Recorded information START
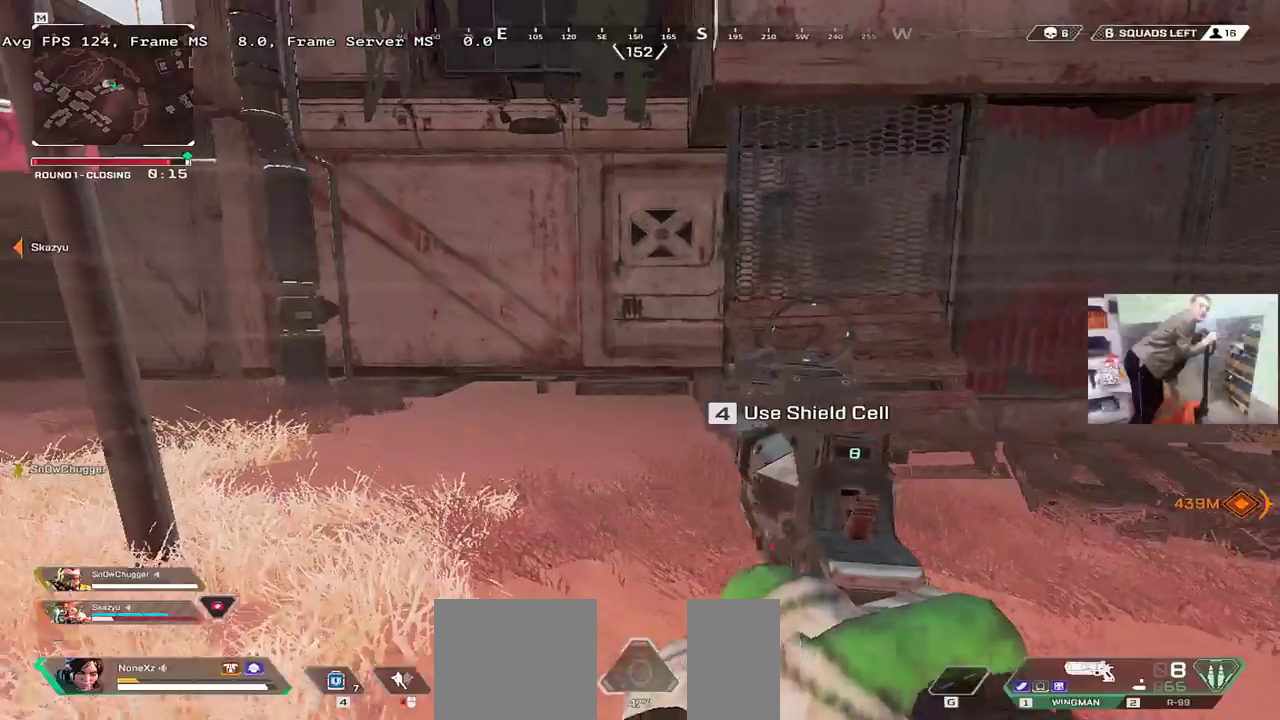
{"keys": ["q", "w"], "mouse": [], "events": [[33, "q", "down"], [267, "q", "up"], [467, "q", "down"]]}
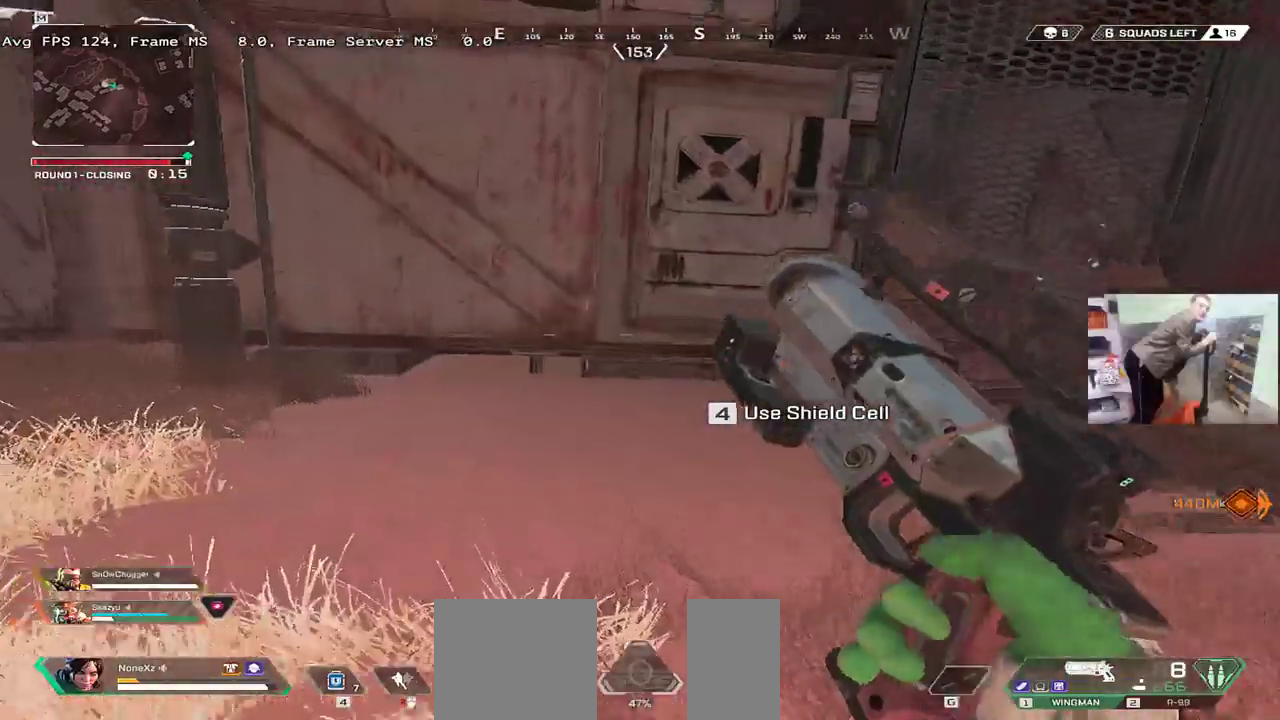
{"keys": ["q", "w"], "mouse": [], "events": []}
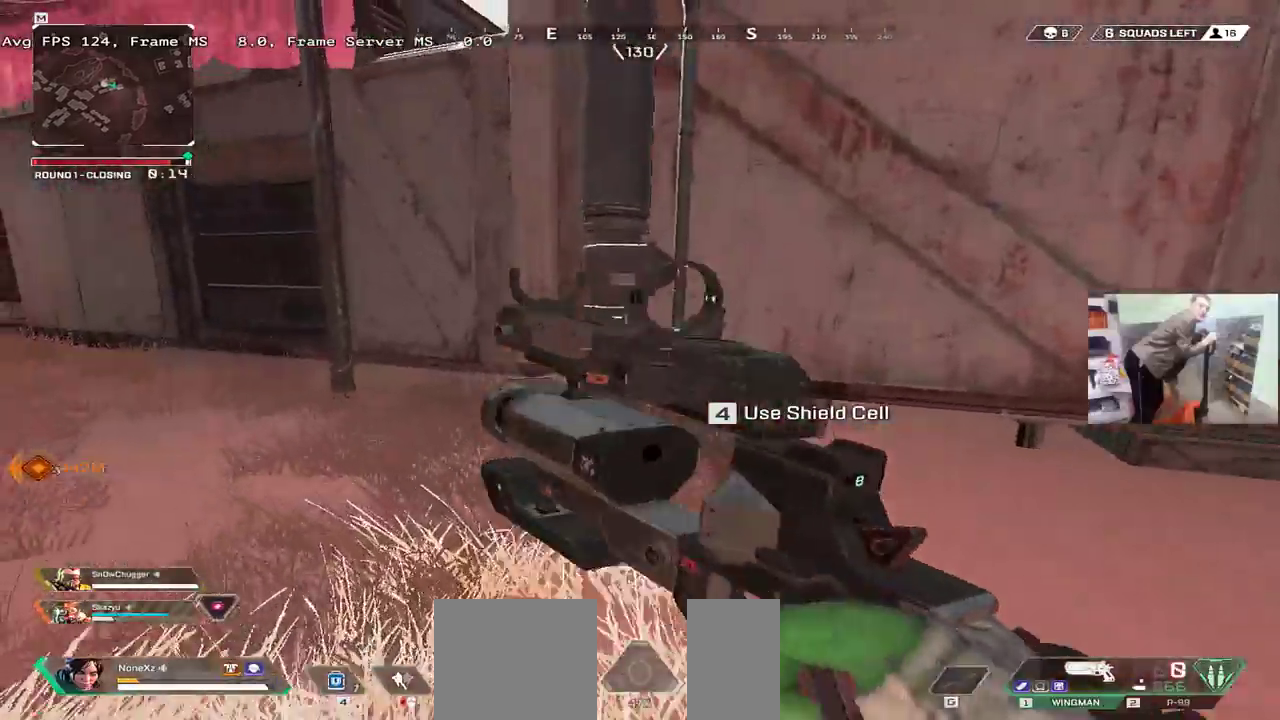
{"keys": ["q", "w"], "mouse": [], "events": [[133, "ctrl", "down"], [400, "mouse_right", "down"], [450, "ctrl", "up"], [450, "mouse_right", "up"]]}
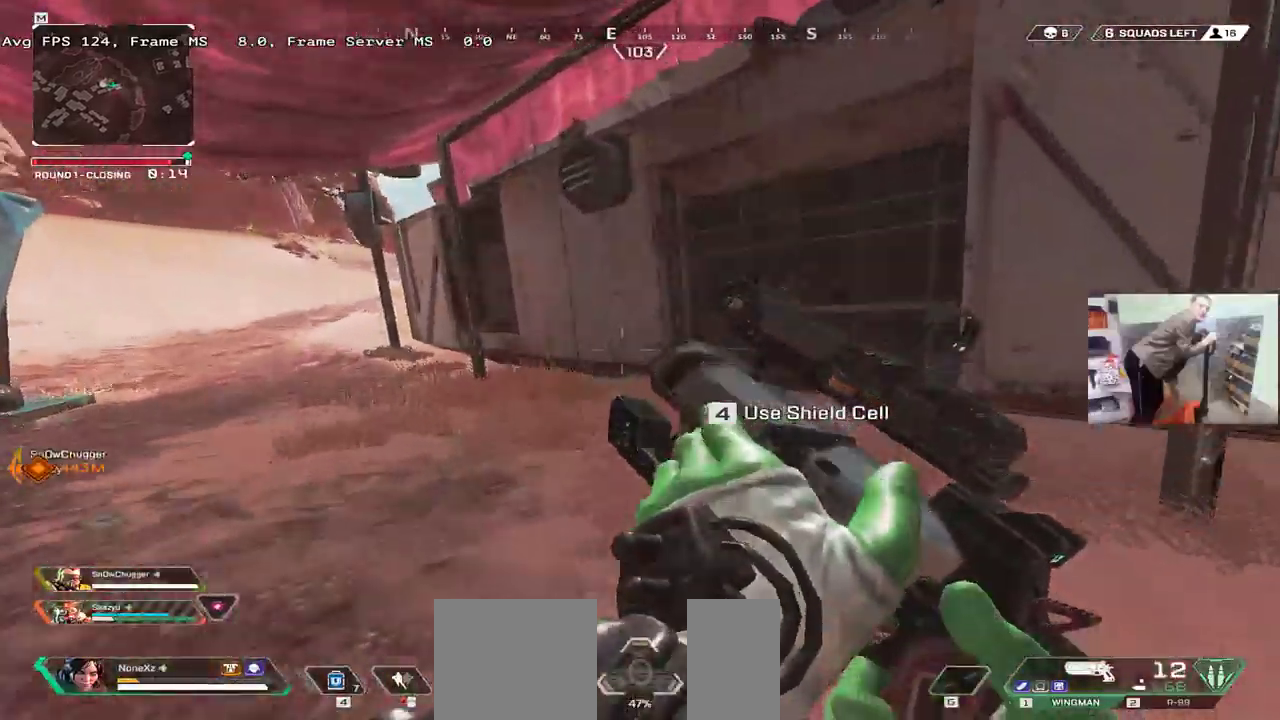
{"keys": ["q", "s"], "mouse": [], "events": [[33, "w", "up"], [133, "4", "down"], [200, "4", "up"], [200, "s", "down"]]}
Recorded information END
Restate all of the material above word for word, excluding the pictures.

* _Task response_:
{"keys": ["q", "w"], "mouse": [], "events": [[33, "q", "down"], [267, "q", "up"], [467, "q", "down"]]}
{"keys": ["q", "w"], "mouse": [], "events": []}
{"keys": ["q", "w"], "mouse": [], "events": [[133, "ctrl", "down"], [400, "mouse_right", "down"], [450, "ctrl", "up"], [450, "mouse_right", "up"]]}
{"keys": ["q", "s"], "mouse": [], "events": [[33, "w", "up"], [133, "4", "down"], [200, "4", "up"], [200, "s", "down"]]}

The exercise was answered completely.